Write down the lines below word for word, leaving out the pictures.

• [SUPPLIED DATA]
--

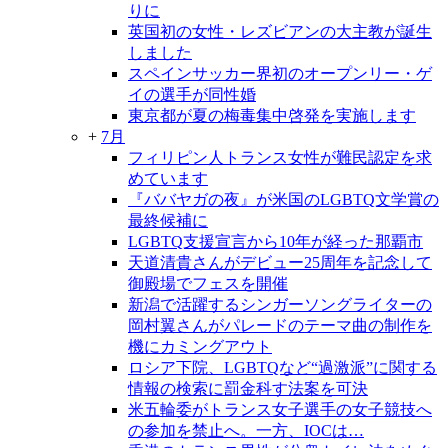
りに
英国初の女性・レズビアンの大主教が誕生
しました
スペインサッカー界初のオープンリー・ゲ
イの選手が同性婚
東京都が夏の梅毒集中啓発を実施します
+
7月
フィリピン人トランス女性が難民認定を求
めています
『ババヤガの夜』が米国のLGBTQ文学賞の
最終候補に
LGBTQ支援宣言から10年が経った那覇市
天道清貴さんがデビュー25周年を記念して
御殿場でフェスを開催
新潟で活躍するシンガーソングライターの
岡村翼さんがパレードのテーマ曲の制作を
機にカミングアウト
ロシア下院、LGBTQなど“過激派”に関する
情報の検索に罰金科す法案を可決
米五輪委がトランス女子選手の女子競技へ
の参加を禁止へ。一方、IOCは…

--

• [EXERCISE SOLUTION]
りに
英国初の女性・レズビアンの大主教が誕生
しました
スペインサッカー界初のオープンリー・ゲ
イの選手が同性婚
東京都が夏の梅毒集中啓発を実施します
+
7月
フィリピン人トランス女性が難民認定を求
めています
『ババヤガの夜』が米国のLGBTQ文学賞の
最終候補に
LGBTQ支援宣言から10年が経った那覇市
天道清貴さんがデビュー25周年を記念して
御殿場でフェスを開催
新潟で活躍するシンガーソングライターの
岡村翼さんがパレードのテーマ曲の制作を
機にカミングアウト
ロシア下院、LGBTQなど“過激派”に関する
情報の検索に罰金科す法案を可決
米五輪委がトランス女子選手の女子競技へ
の参加を禁止へ。一方、IOCは…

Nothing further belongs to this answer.